### [Stored data]
-- Opening Marker --

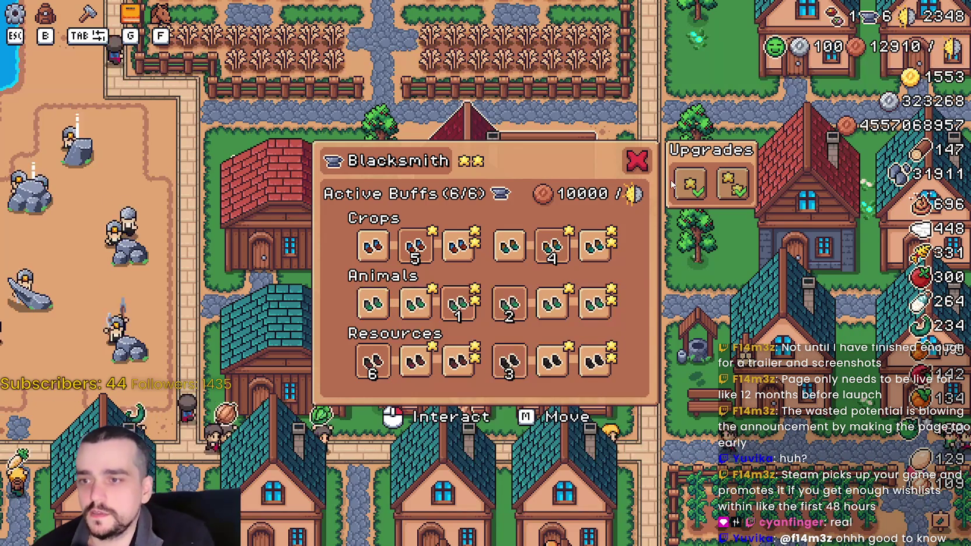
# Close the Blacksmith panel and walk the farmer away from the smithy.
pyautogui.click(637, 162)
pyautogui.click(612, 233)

-- Closing Marker --
-- Opening Marker --

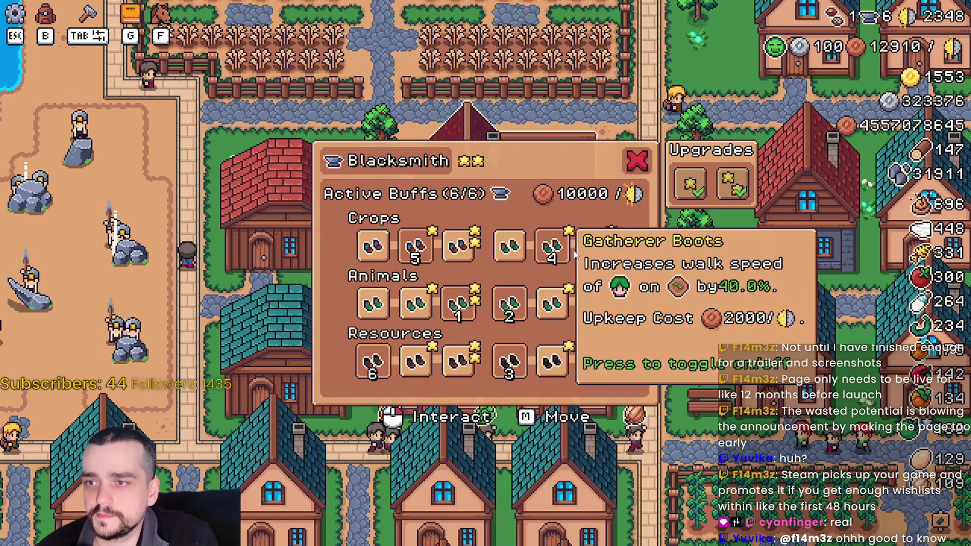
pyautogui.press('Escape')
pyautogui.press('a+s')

-- Closing Marker --
-- Opening Marker --

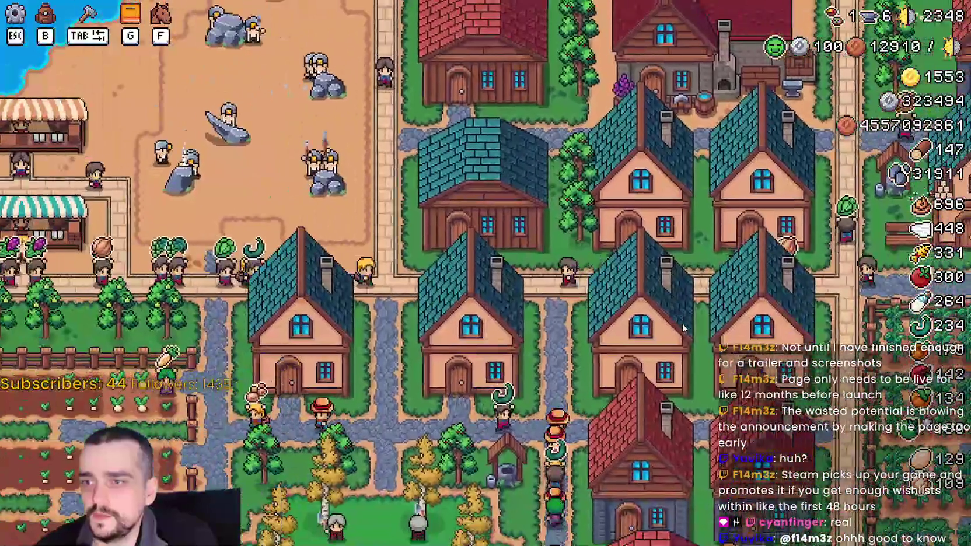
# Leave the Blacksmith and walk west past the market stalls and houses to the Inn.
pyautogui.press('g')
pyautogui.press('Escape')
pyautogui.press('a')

-- Closing Marker --

### [Your objective]
Copy out every line in the listing where the word "press" appears.

### [Exercise output]
pyautogui.press('Escape')
pyautogui.press('a+s')
pyautogui.press('g')
pyautogui.press('Escape')
pyautogui.press('a')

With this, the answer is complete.